══ The data

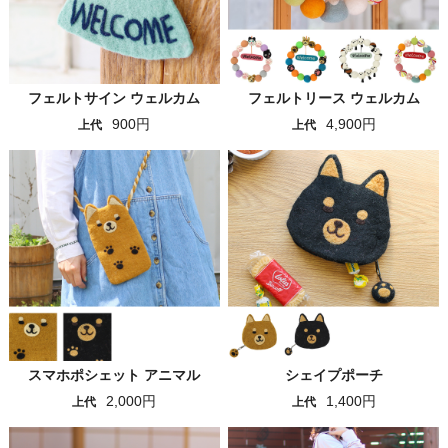
フェルトサイン ウェルカム
フェルトリース ウェルカム
900円
4,900円
上代
上代
スマホポシェット アニマル
シェイプポーチ
2,000円
1,400円
上代
上代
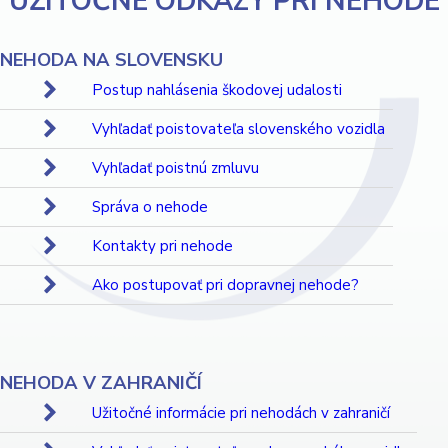
UŽITOČNÉ ODKAZY PRI NEHODE
NEHODA NA SLOVENSKU
Postup nahlásenia škodovej udalosti
Vyhľadať poistovateľa slovenského vozidla
Vyhľadať poistnú zmluvu
Správa o nehode
Kontakty pri nehode
Ako postupovať pri dopravnej nehode?
NEHODA V ZAHRANIČÍ
Užitočné informácie pri nehodách v zahraničí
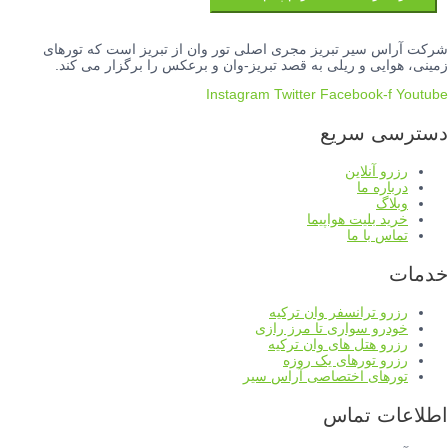
شرکت آراس سیر تبریز مجری اصلی تور وان از تبریز است که تورهای
زمینی، هوایی و ریلی به قصد تبریز-وان و برعکس را برگزار می کند.
Instagram
Twitter
Facebook-f
Youtube
دسترسی سریع
رزرو آنلاین
درباره ما
وبلاگ
خرید بلیت هواپیما
تماس با ما
خدمات
رزرو ترانسفر وان ترکیه
خودرو سواری تا مرز رازی
رزرو هتل های وان ترکیه
رزرو تورهای یک روزه
تورهای اختصاصی آراس سیر
اطلاعات تماس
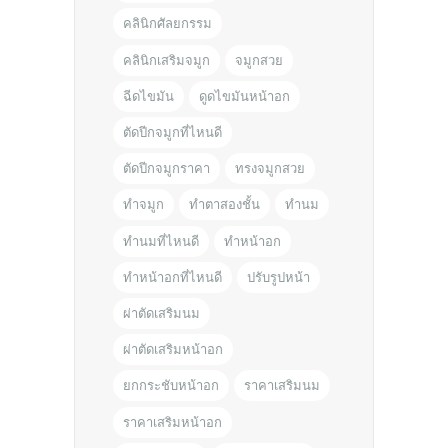
คลินิกศัลยกรรม
คลินิกเสริมจมูก
จมูกสวย
ฉีดไขมัน
ดูดไขมันหน้าอก
ตัดปีกจมูกที่ไหนดี
ตัดปีกจมูกราคา
ทรงจมูกสวย
ทำจมูก
ทำตาสองชั้น
ทำนม
ทำนมที่ไหนดี
ทำหน้าอก
ทำหน้าอกที่ไหนดี
ปรับรูปหน้า
ผ่าตัดเสริมนม
ผ่าตัดเสริมหน้าอก
ยกกระชับหน้าอก
ราคาเสริมนม
ราคาเสริมหน้าอก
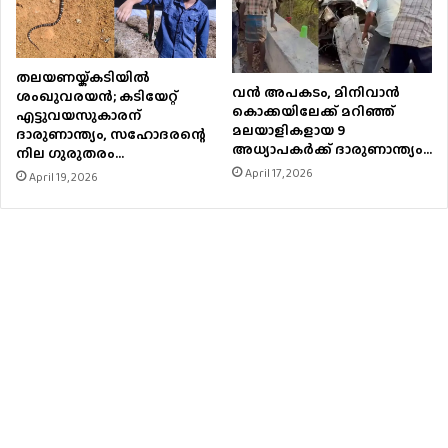
തലയണയ്ക്കടിയില്‍
വൻ അപകടം, മിനിവാൻ
ശംഖുവരയന്‍; കടിയേറ്റ്
കൊക്കയിലേക്ക് മറിഞ്ഞ്
എട്ടുവയസുകാരന്
മലയാളികളായ 9
ദാരുണാന്ത്യം, സഹോദരന്റെ
അധ്യാപകർക്ക് ദാരുണാന്ത്യം…
നില ഗുരുതരം…
April 17, 2026
April 19, 2026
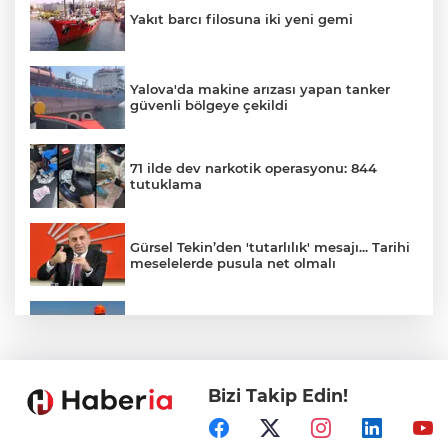
Yakıt barcı filosuna iki yeni gemi
Yalova'da makine arızası yapan tanker
güvenli bölgeye çekildi
71 ilde dev narkotik operasyonu: 844
tutuklama
Gürsel Tekin’den 'tutarlılık' mesajı... Tarihi
meselelerde pusula net olmalı
Marmara Adası açıklarında arızalanan
tekne kurtarıldı
Bizi Takip Edin!
Samsun’da Alaçam'a yeni yaşam alanı
kazandırıldı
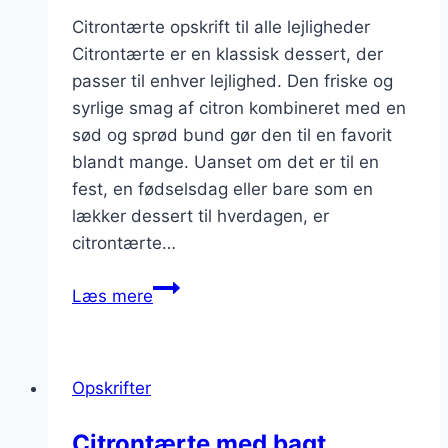
Citrontærte opskrift til alle lejligheder
Citrontærte er en klassisk dessert, der
passer til enhver lejlighed. Den friske og
syrlige smag af citron kombineret med en
sød og sprød bund gør den til en favorit
blandt mange. Uanset om det er til en
fest, en fødselsdag eller bare som en
lækker dessert til hverdagen, er
citrontærte…
Citrontærte
Læs mere
opskrift
til
alle
Opskrifter
lejligheder
Citrontærte med bagt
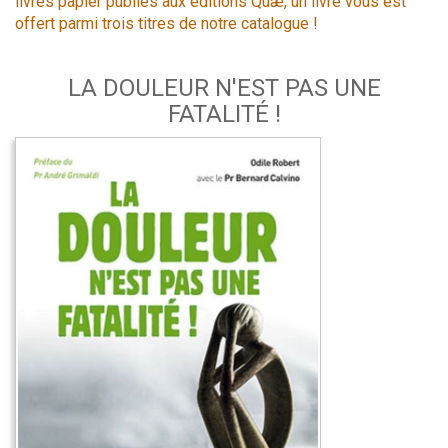
livres papier publiés aux éditions Quæ, un livre vous est
offert parmi trois titres de notre catalogue !
LA DOULEUR N'EST PAS UNE
FATALITÉ !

════

Required work:
Can you repeat, word for word, the lines in the rows from the line with "തലയണയ്ക്കടിയില്‍" up to and including the line with "kazandırıldı"? Leave the pictures out of your answer.

Task response:
തലയണയ്ക്കടിയില്‍
വൻ അപകടം, മിനിവാൻ
ശംഖുവരയന്‍; കടിയേറ്റ്
കൊക്കയിലേക്ക് മറിഞ്ഞ്
എട്ടുവയസുകാരന്
മലയാളികളായ 9
ദാരുണാന്ത്യം, സഹോദരന്റെ
അധ്യാപകർക്ക് ദാരുണാന്ത്യം…
നില ഗുരുതരം…
April 17, 2026
April 19, 2026
Yakıt barcı filosuna iki yeni gemi
Yalova'da makine arızası yapan tanker
güvenli bölgeye çekildi
71 ilde dev narkotik operasyonu: 844
tutuklama
Gürsel Tekin’den 'tutarlılık' mesajı... Tarihi
meselelerde pusula net olmalı
Marmara Adası açıklarında arızalanan
tekne kurtarıldı
Bizi Takip Edin!
Samsun’da Alaçam'a yeni yaşam alanı
kazandırıldı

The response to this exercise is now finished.